I live in Quebec, and from what I know, the law is more specific (remeber we are not on canadian common law). Actually, you don't have the right to sell or publish a picture of a person if the image can cause harm to his/her reputation. Otherwise, a person in a public place is not protected from photographers...

Here how this law become true: a couple years ago, a newspaper ĞLa Presseğ was doing a study about obesity. A photographer took a picture or a rather big woman eating a hamburger on the street. However, the women complaned because a lot of persons were making fun of her after seeing the pricture. She went in court and won.

I don't know about Manitoba, but, if I am not wrong, it is ok in Quebec to show or sell street photo if the pics cannot cause harm.

Kris

I can't find a reference to anything by La Presse, but the case I'm thinking of was about photographer Gilles Duclos in the late 1990's. From the Supreme Court's ruling (http://www.canlii.org/en/ca/scc/doc/1998/1998canlii817/1998canlii817.html): "The right to one’s image is an element of the right to privacy under s. 5 of the Quebec Charter. If the purpose of the right to privacy is to protect a sphere of individual autonomy, it must include the ability to control the use made of one’s image. There is an infringement of a person’s right to his or her image and, therefore, fault as soon as the image is published without consent and enables the person to be identified."

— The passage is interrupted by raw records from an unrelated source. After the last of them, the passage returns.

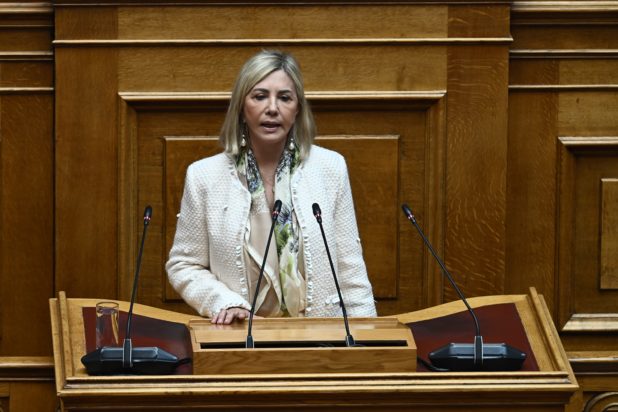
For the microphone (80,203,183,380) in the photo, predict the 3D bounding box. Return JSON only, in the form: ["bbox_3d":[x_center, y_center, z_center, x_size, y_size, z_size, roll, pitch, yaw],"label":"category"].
[{"bbox_3d":[-0.444,0.206,14.550,0.250,0.370,0.260,1,13,3],"label":"microphone"}]

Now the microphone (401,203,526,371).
[{"bbox_3d":[0.387,0.200,14.550,0.300,0.375,0.220,-2,13,-10],"label":"microphone"}]

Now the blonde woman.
[{"bbox_3d":[-0.096,0.430,15.050,0.530,1.660,0.460,-1,13,-5],"label":"blonde woman"}]

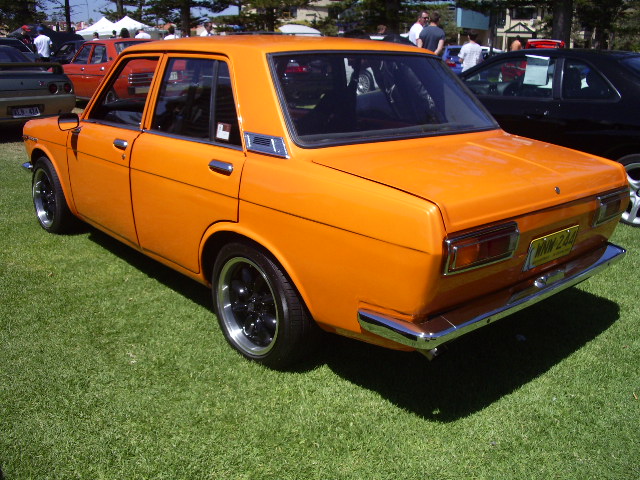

So, it's the court's opinion (majority decision) that Quebec's law governing the right to privacy includes the right to "control the use made of one's image" in general, no indication of whether harm was done or not.

Andy K
08-04-2008, 01:44 PM
The best zoom to use for street photography is your feet. I would say that guy uses a 200mm because he doesn't really have the 'nads for real street photography.

erikg
08-04-2008, 02:32 PM
I'm with Andy on that. I think one of the things that mitigates the intrusiveness of street shooting when you are using something wide is the fact that you are right there and people can see what you are up to and can react as they see fit. You are part of the whole mix too. Standing across the street with a tele? That seems creepy. But whatever, shoot with any lens that gets you what you are after, there are no rules you have to follow in that regard. Oh, and Canon zooms do not equal Leica primes and digital b&w is not the same as film b&w. But who cares, it's totally irrelevant to making art.